Corveta INS Kamorta, classe P28, do GRSE |
Nesse caso o histórico desabonador diz respeito ao atritado relacionamento de Germán Efromovich, controlador do Sinergy, com a Marinha do Brasil.
O empresário, que competiu quatro anos atrás em parceria com a empresa espanhola Navantia para assumir o projeto de implantação da cobertura de sensores do litoral brasileiro, denominado Sistema de Gerenciamento da Amazônia Azul (SisGAAZ) – no final de 2015 deixou seu estaleiro EISA fechar as portas, guardando em suas instalações as obras de três navios-patrulha de 500 toneladas – um deles já resgatado pelo Arsenal de Marinha do Rio de Janeiro.
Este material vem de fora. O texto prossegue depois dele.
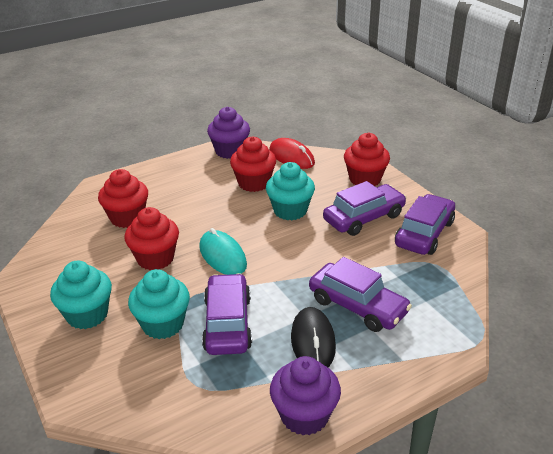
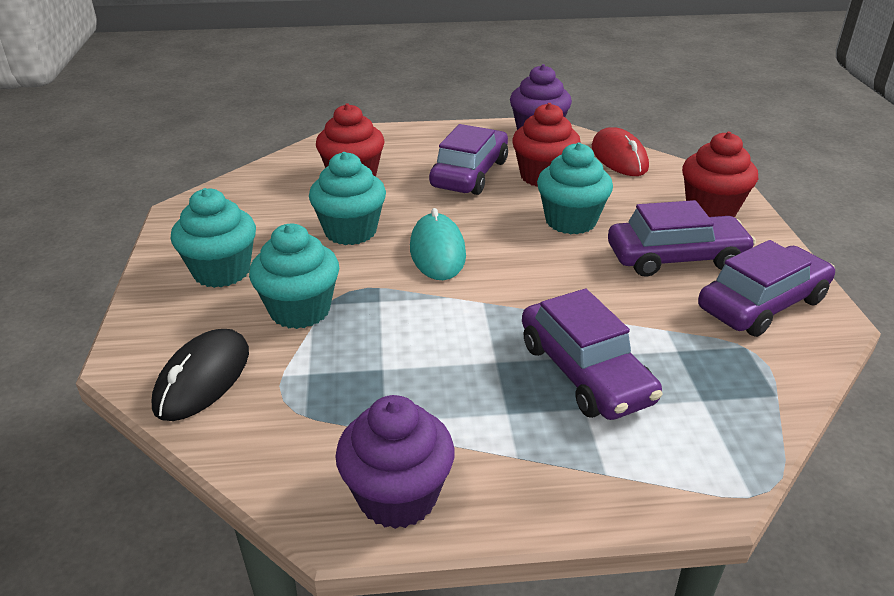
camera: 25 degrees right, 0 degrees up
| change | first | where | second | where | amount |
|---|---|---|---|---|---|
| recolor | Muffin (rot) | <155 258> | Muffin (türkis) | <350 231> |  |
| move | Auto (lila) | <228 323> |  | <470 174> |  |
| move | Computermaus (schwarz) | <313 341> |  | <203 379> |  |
As propostas do estaleiro indiano Goa (que se associou, para o Programa Tamandaré, ao estaleiro Inace), da estatal ucraniana Ukrinmash, e da corporação de Defesa Savunma Teknolojileri Mühendislik (STM), da Turquia, se equivalem.
O melhor argumento que eles podem oferecer para deslocar uma grande fabricante ocidental da lista tríplice a ser anunciada em 27 de agosto é o do preço mais em conta. Mas há que se levar em conta a responsabilidade de implantar o processo de construção de um sofisticado navio militar em estaleiro brasileiro.
Proposta da STM turca para a classe Tamandaré, derivada da MILGEM Ada |
Do ponto de vista técnico, o destaque é a tecnologia da corporação STM, – que possui uma classe de pequenas corvetas (MILGEM Ada) de aceitação especialmente boa no âmbito da Organização do Tratado do Atlântico Norte (Otan).